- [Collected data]

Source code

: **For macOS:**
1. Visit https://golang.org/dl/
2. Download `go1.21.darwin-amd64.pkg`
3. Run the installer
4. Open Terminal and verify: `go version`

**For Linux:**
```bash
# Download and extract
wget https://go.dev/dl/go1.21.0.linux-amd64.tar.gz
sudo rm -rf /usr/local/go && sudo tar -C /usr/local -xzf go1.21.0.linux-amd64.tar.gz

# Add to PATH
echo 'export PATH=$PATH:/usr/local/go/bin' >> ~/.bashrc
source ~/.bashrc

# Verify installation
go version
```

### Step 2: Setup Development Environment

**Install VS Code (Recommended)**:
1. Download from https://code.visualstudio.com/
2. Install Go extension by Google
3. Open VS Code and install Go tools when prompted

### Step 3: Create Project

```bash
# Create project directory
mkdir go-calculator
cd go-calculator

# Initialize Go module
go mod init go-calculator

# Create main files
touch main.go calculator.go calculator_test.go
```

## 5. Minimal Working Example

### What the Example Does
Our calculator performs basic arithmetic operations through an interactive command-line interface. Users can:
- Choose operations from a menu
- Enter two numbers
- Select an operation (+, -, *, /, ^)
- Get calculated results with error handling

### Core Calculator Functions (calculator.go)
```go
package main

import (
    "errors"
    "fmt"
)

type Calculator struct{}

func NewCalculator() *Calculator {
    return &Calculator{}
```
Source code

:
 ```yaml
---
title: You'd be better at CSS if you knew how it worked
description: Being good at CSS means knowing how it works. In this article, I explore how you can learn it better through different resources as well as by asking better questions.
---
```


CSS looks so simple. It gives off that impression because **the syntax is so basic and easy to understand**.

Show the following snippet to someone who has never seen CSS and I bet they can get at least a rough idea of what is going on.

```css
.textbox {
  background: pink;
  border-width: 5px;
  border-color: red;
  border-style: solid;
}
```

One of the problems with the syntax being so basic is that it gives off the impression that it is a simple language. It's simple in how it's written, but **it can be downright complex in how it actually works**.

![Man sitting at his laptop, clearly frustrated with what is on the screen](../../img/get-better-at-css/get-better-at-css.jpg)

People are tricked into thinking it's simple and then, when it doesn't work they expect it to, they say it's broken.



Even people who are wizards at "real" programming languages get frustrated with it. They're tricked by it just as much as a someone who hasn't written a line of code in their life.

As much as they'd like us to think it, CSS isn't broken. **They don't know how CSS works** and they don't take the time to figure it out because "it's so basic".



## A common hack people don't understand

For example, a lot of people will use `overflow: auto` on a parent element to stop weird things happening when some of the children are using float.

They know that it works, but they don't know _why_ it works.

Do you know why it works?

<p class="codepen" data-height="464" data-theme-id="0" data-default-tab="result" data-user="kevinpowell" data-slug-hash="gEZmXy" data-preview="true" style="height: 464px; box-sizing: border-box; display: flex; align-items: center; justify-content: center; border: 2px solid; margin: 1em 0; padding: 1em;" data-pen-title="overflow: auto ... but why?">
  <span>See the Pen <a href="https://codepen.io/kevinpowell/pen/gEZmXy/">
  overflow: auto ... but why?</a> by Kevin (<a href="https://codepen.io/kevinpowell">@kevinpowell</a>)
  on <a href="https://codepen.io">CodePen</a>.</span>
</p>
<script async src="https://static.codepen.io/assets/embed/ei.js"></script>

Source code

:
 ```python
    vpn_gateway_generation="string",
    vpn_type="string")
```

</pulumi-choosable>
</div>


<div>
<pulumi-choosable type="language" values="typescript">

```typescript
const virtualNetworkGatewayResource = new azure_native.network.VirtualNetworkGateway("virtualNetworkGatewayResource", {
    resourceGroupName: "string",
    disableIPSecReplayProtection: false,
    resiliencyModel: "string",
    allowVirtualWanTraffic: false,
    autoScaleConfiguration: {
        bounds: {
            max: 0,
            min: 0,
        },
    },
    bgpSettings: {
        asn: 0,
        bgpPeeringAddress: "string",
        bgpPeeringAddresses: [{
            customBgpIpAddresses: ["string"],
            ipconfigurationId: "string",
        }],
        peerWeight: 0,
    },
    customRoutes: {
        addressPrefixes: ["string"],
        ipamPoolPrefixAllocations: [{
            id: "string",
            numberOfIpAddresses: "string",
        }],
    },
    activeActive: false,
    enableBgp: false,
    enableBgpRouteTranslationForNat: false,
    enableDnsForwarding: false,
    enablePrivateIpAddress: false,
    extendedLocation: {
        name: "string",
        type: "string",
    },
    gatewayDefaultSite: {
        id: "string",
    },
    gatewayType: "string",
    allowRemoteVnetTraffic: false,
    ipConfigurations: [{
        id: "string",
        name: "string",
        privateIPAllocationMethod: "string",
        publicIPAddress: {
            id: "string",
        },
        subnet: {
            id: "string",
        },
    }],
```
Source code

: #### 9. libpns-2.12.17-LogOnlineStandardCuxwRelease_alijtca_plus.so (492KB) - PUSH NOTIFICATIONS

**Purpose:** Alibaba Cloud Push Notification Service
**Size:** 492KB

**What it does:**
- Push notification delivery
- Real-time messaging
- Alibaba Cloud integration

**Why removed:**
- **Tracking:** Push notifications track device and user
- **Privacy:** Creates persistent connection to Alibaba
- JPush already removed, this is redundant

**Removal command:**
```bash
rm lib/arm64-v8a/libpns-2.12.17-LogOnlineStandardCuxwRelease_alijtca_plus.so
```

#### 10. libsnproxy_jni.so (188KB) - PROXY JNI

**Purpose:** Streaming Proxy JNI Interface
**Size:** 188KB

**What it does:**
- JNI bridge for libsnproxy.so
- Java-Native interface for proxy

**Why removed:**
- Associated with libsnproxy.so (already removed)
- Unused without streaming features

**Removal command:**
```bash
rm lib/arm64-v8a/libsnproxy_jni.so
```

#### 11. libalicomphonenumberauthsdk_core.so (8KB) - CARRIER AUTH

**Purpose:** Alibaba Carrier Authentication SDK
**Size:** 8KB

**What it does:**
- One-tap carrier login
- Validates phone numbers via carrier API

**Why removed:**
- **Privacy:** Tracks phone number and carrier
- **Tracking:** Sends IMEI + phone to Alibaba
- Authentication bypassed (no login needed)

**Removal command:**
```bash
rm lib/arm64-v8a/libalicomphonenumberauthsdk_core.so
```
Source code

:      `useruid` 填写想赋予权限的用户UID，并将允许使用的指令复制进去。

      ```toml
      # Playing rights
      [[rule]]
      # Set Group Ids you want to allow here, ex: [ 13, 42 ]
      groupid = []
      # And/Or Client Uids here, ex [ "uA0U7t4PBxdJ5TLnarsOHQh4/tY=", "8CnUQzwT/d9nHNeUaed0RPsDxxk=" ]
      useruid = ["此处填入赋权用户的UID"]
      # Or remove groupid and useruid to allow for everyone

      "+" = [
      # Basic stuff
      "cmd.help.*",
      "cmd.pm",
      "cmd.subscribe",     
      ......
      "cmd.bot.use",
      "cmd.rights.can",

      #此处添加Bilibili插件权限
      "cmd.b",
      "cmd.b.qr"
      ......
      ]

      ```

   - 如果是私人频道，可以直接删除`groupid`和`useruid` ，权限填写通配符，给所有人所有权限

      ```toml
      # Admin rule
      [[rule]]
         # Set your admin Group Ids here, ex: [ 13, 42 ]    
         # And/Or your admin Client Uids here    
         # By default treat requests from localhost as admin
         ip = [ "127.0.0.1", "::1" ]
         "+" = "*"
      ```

- [WORK INSTRUCTIONS]
Nothing in the entries may change. Retype them all.

- [ANSWER TO THE PROBLEM]
Source code

: **For macOS:**
1. Visit https://golang.org/dl/
2. Download `go1.21.darwin-amd64.pkg`
3. Run the installer
4. Open Terminal and verify: `go version`

**For Linux:**
```bash
# Download and extract
wget https://go.dev/dl/go1.21.0.linux-amd64.tar.gz
sudo rm -rf /usr/local/go && sudo tar -C /usr/local -xzf go1.21.0.linux-amd64.tar.gz

# Add to PATH
echo 'export PATH=$PATH:/usr/local/go/bin' >> ~/.bashrc
source ~/.bashrc

# Verify installation
go version
```

### Step 2: Setup Development Environment

**Install VS Code (Recommended)**:
1. Download from https://code.visualstudio.com/
2. Install Go extension by Google
3. Open VS Code and install Go tools when prompted

### Step 3: Create Project

```bash
# Create project directory
mkdir go-calculator
cd go-calculator

# Initialize Go module
go mod init go-calculator

# Create main files
touch main.go calculator.go calculator_test.go
```

## 5. Minimal Working Example

### What the Example Does
Our calculator performs basic arithmetic operations through an interactive command-line interface. Users can:
- Choose operations from a menu
- Enter two numbers
- Select an operation (+, -, *, /, ^)
- Get calculated results with error handling

### Core Calculator Functions (calculator.go)
```go
package main

import (
    "errors"
    "fmt"
)

type Calculator struct{}

func NewCalculator() *Calculator {
    return &Calculator{}
```
Source code

:
 ```yaml
---
title: You'd be better at CSS if you knew how it worked
description: Being good at CSS means knowing how it works. In this article, I explore how you can learn it better through different resources as well as by asking better questions.
---
```


CSS looks so simple. It gives off that impression because **the syntax is so basic and easy to understand**.

Show the following snippet to someone who has never seen CSS and I bet they can get at least a rough idea of what is going on.

```css
.textbox {
  background: pink;
  border-width: 5px;
  border-color: red;
  border-style: solid;
}
```

One of the problems with the syntax being so basic is that it gives off the impression that it is a simple language. It's simple in how it's written, but **it can be downright complex in how it actually works**.

![Man sitting at his laptop, clearly frustrated with what is on the screen](../../img/get-better-at-css/get-better-at-css.jpg)

People are tricked into thinking it's simple and then, when it doesn't work they expect it to, they say it's broken.



Even people who are wizards at "real" programming languages get frustrated with it. They're tricked by it just as much as a someone who hasn't written a line of code in their life.

As much as they'd like us to think it, CSS isn't broken. **They don't know how CSS works** and they don't take the time to figure it out because "it's so basic".



## A common hack people don't understand

For example, a lot of people will use `overflow: auto` on a parent element to stop weird things happening when some of the children are using float.

They know that it works, but they don't know _why_ it works.

Do you know why it works?

<p class="codepen" data-height="464" data-theme-id="0" data-default-tab="result" data-user="kevinpowell" data-slug-hash="gEZmXy" data-preview="true" style="height: 464px; box-sizing: border-box; display: flex; align-items: center; justify-content: center; border: 2px solid; margin: 1em 0; padding: 1em;" data-pen-title="overflow: auto ... but why?">
  <span>See the Pen <a href="https://codepen.io/kevinpowell/pen/gEZmXy/">
  overflow: auto ... but why?</a> by Kevin (<a href="https://codepen.io/kevinpowell">@kevinpowell</a>)
  on <a href="https://codepen.io">CodePen</a>.</span>
</p>
<script async src="https://static.codepen.io/assets/embed/ei.js"></script>

Source code

:
 ```python
    vpn_gateway_generation="string",
    vpn_type="string")
```

</pulumi-choosable>
</div>


<div>
<pulumi-choosable type="language" values="typescript">

```typescript
const virtualNetworkGatewayResource = new azure_native.network.VirtualNetworkGateway("virtualNetworkGatewayResource", {
    resourceGroupName: "string",
    disableIPSecReplayProtection: false,
    resiliencyModel: "string",
    allowVirtualWanTraffic: false,
    autoScaleConfiguration: {
        bounds: {
            max: 0,
            min: 0,
        },
    },
    bgpSettings: {
        asn: 0,
        bgpPeeringAddress: "string",
        bgpPeeringAddresses: [{
            customBgpIpAddresses: ["string"],
            ipconfigurationId: "string",
        }],
        peerWeight: 0,
    },
    customRoutes: {
        addressPrefixes: ["string"],
        ipamPoolPrefixAllocations: [{
            id: "string",
            numberOfIpAddresses: "string",
        }],
    },
    activeActive: false,
    enableBgp: false,
    enableBgpRouteTranslationForNat: false,
    enableDnsForwarding: false,
    enablePrivateIpAddress: false,
    extendedLocation: {
        name: "string",
        type: "string",
    },
    gatewayDefaultSite: {
        id: "string",
    },
    gatewayType: "string",
    allowRemoteVnetTraffic: false,
    ipConfigurations: [{
        id: "string",
        name: "string",
        privateIPAllocationMethod: "string",
        publicIPAddress: {
            id: "string",
        },
        subnet: {
            id: "string",
        },
    }],
```
Source code

: #### 9. libpns-2.12.17-LogOnlineStandardCuxwRelease_alijtca_plus.so (492KB) - PUSH NOTIFICATIONS

**Purpose:** Alibaba Cloud Push Notification Service
**Size:** 492KB

**What it does:**
- Push notification delivery
- Real-time messaging
- Alibaba Cloud integration

**Why removed:**
- **Tracking:** Push notifications track device and user
- **Privacy:** Creates persistent connection to Alibaba
- JPush already removed, this is redundant

**Removal command:**
```bash
rm lib/arm64-v8a/libpns-2.12.17-LogOnlineStandardCuxwRelease_alijtca_plus.so
```

#### 10. libsnproxy_jni.so (188KB) - PROXY JNI

**Purpose:** Streaming Proxy JNI Interface
**Size:** 188KB

**What it does:**
- JNI bridge for libsnproxy.so
- Java-Native interface for proxy

**Why removed:**
- Associated with libsnproxy.so (already removed)
- Unused without streaming features

**Removal command:**
```bash
rm lib/arm64-v8a/libsnproxy_jni.so
```

#### 11. libalicomphonenumberauthsdk_core.so (8KB) - CARRIER AUTH

**Purpose:** Alibaba Carrier Authentication SDK
**Size:** 8KB

**What it does:**
- One-tap carrier login
- Validates phone numbers via carrier API

**Why removed:**
- **Privacy:** Tracks phone number and carrier
- **Tracking:** Sends IMEI + phone to Alibaba
- Authentication bypassed (no login needed)

**Removal command:**
```bash
rm lib/arm64-v8a/libalicomphonenumberauthsdk_core.so
```
Source code

:      `useruid` 填写想赋予权限的用户UID，并将允许使用的指令复制进去。

      ```toml
      # Playing rights
      [[rule]]
      # Set Group Ids you want to allow here, ex: [ 13, 42 ]
      groupid = []
      # And/Or Client Uids here, ex [ "uA0U7t4PBxdJ5TLnarsOHQh4/tY=", "8CnUQzwT/d9nHNeUaed0RPsDxxk=" ]
      useruid = ["此处填入赋权用户的UID"]
      # Or remove groupid and useruid to allow for everyone

      "+" = [
      # Basic stuff
      "cmd.help.*",
      "cmd.pm",
      "cmd.subscribe",     
      ......
      "cmd.bot.use",
      "cmd.rights.can",

      #此处添加Bilibili插件权限
      "cmd.b",
      "cmd.b.qr"
      ......
      ]

      ```

   - 如果是私人频道，可以直接删除`groupid`和`useruid` ，权限填写通配符，给所有人所有权限

      ```toml
      # Admin rule
      [[rule]]
         # Set your admin Group Ids here, ex: [ 13, 42 ]    
         # And/Or your admin Client Uids here    
         # By default treat requests from localhost as admin
         ip = [ "127.0.0.1", "::1" ]
         "+" = "*"
      ```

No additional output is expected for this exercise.